Microsoft Defender au coeur d’une crise sécuritaire majeure
Microsoft Defender est censé protéger les PC Windows, pourtant deux failles critiques viennent compromettre cette promesse. Ces vulnérabilités ont été exploitées avant même la sortie des correctifs. L’une d’elles affecte le moteur principal de détection des malwares.
Ce moteur est chargé d’analyser et neutraliser les menaces. Une défaillance dans le traitement des liens permet à un attaquant avec accès limité de corrompre le système. Résultat : il obtient des privilèges administrateurs et peut manipuler fichiers sensibles, installer des malwares et prendre le contrôle total. Un véritable cauchemar pour la sécurité.
Détails sur la première vulnérabilité
Cette faille réside dans la résolution des liens réseau et fichiers par le moteur de protection. Le processus censé vérifier la légitimité des cibles path contient une faille. En pratique, le moteur peut être dupé et ouvrir des fichiers système sans vérifier s’ils sont sécurisés.

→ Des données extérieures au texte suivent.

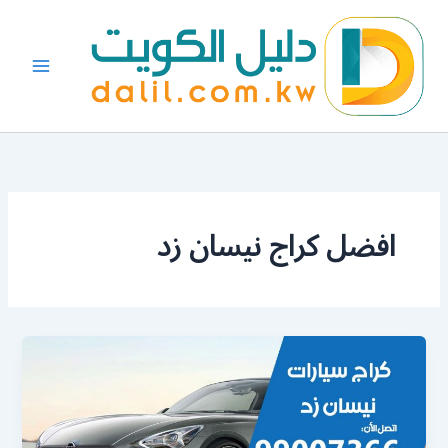
خطي
لى
لمحتوى
افضل كراج نيسان زد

Les conséquences sont lourdes : un utilisateur malintentionné peut s’emparer des droits les plus élevés sans se faire détecter. Ce n’est plus un simple problème local, mais une faille d’élévation de privilèges pouvant pivoter vers une compromission totale.
La seconde vulnérabilité provoque un crash total du système
La deuxième faille touche la plateforme antimalware utilisée par Microsoft Defender et d’autres produits de sécurité. Elle permet de déclencher un déni de service en faisant planter le système.
Ce type d’attaque est particulièrement dangereux : un plantage du système est souvent une diversion. Pendant que le PC est hors d’état, les pirates exploitent d’autres failles pour voler données ou installer des logiciels malveillants.
Une menace prise très au sérieux par les autorités américaines
La CISA, agence américaine en cybersécurité, a inclus ces vulnérabilités dans son registre officiel des failles exploitées. Son message est clair : ces failles représentent un risque significatif pour les infrastructures fédérales. L’échéance est rapprochée : toutes les agences doivent patcher avant le 3 juin 2026.
Cela illustre la gravité de la situation et la rapidité d’attaque des groupes malveillants ciblant les failles zero-day.
Microsoft déploie des correctifs, mais attention à la configuration
Face à cette situation critique, Microsoft a lancé un déploiement automatique des mises à jour pour corriger les failles. Les versions corrigées du moteur de protection sont désormais 1.1.26040.8 et 4.18.26040.7.
En général, les systèmes équipés d’une configuration par défaut reçoivent ces patchs sans action manuelle. Cependant, dans certains milieux professionnels, les mises à jour automatiques sont désactivées pour des raisons de stabilité.
Il est vivement conseillé de vérifier la présence du correctif dans « Sécurité Windows » puis « Protection contre les virus et menaces ». Ignorer cette étape serait risqué compte tenu de la sévérité des attaques.
Une leçon sur la gestion des correctifs dans les entreprises
Ce cas met en lumière l’importance d’une politique de mise à jour rigoureuse et testée. Une architecture résiliente ne vaut rien sans un plan clair de gestion des vulnérabilités.
Trop souvent, la peur du plantage bloque la mise à jour rapide. Pourtant ici, laisser traîner ces failles est pire qu’un redémarrage d’urgence. L’équilibre entre disponibilité et sécurité reste un défi quotidien.